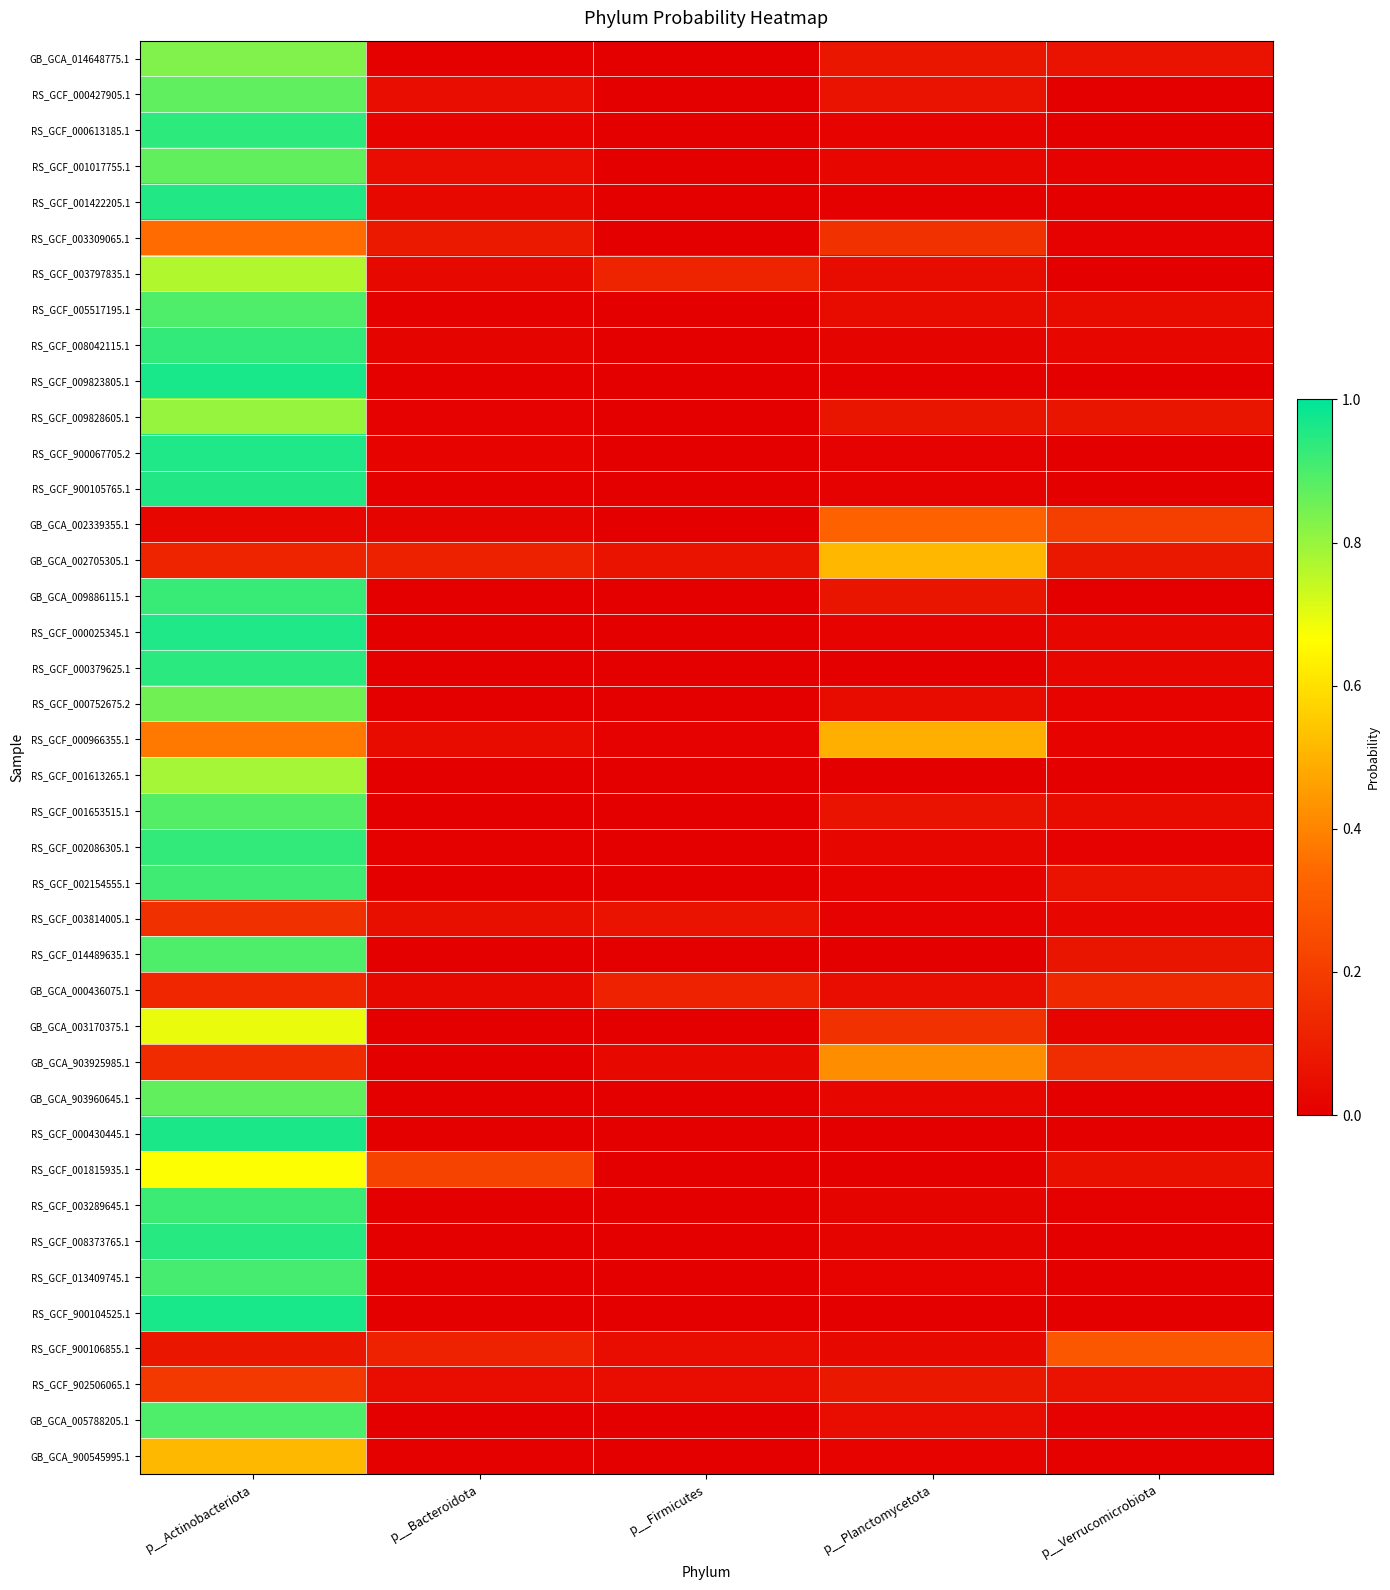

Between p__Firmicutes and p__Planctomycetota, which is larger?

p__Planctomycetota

==

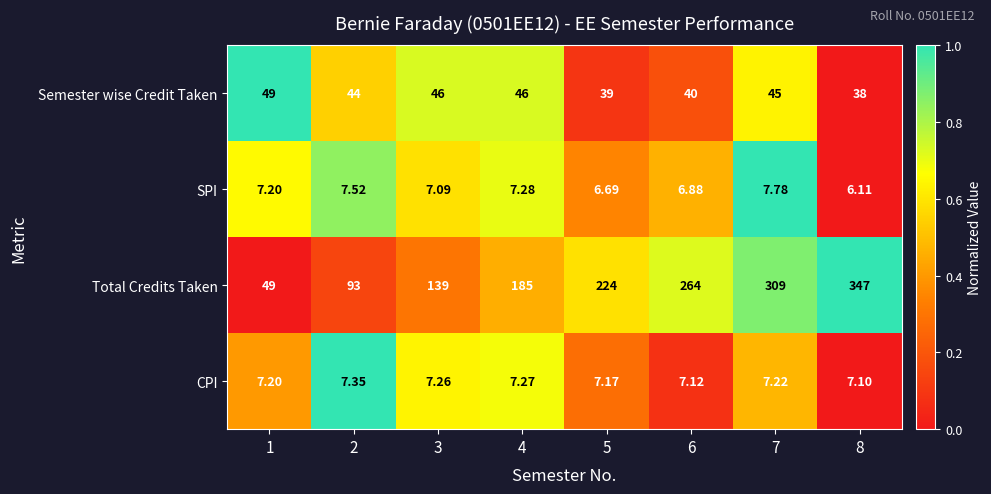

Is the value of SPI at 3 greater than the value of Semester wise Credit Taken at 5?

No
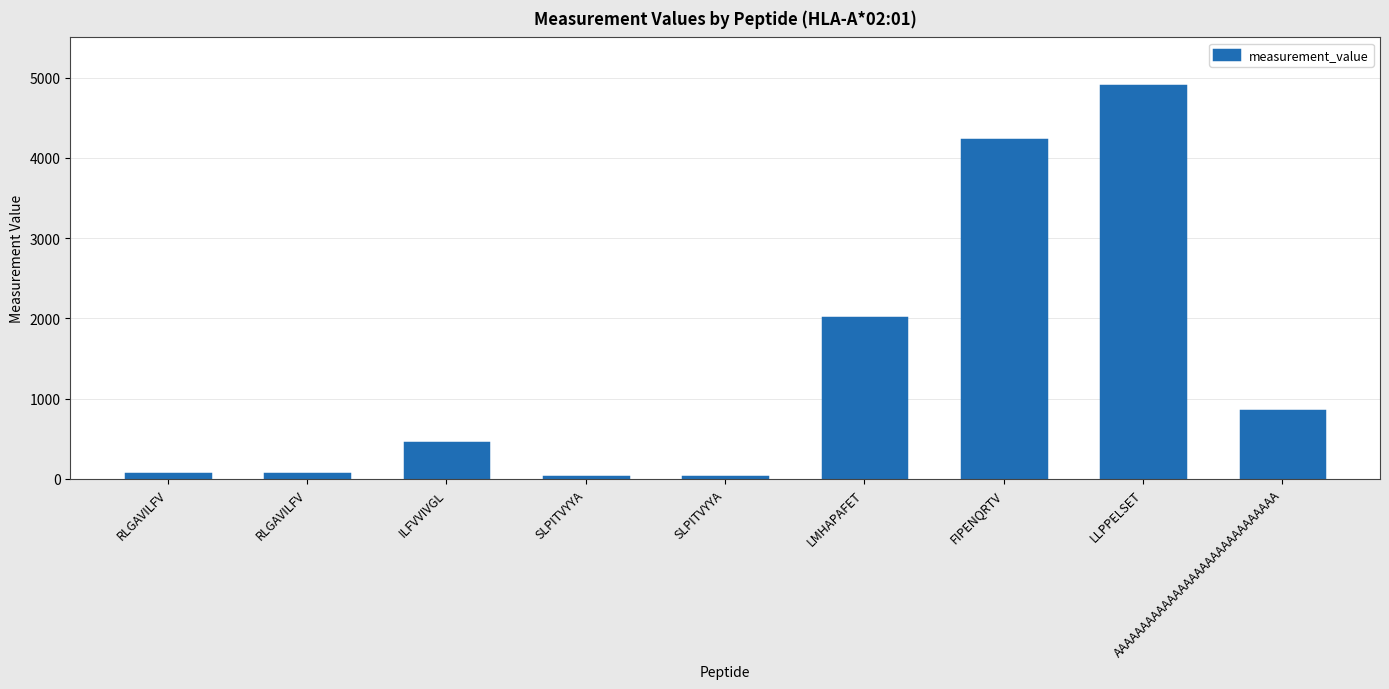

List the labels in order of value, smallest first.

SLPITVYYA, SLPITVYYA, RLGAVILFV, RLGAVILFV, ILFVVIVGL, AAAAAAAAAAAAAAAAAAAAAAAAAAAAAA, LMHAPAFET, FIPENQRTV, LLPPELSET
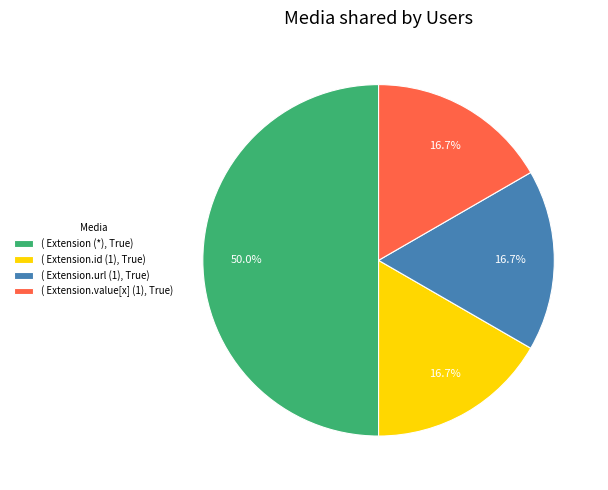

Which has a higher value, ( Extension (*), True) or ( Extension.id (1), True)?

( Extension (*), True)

- [WORK REQUEST] Arrange the entries from the line containing "Is the value" through the line containing "LMHAPAFET, FIPENQRTV, LLPPELSET" as a Markdown table with the columns Row and Entry line, one nonblank line per row. Omit the pictures.

- [ANSWER FOR THIS EXERCISE]
| Row | Entry line |
|---|---|
| 1 | Is the value of SPI at 3 greater than the value of Semester wise Credit Taken at 5? |
| 2 | No |
| 3 | List the labels in order of value, smallest first. |
| 4 | SLPITVYYA, SLPITVYYA, RLGAVILFV, RLGAVILFV, ILFVVIVGL, AAAAAAAAAAAAAAAAAAAAAAAAAAAAAA, LMHAPAFET, FIPENQRTV, LLPPELSET |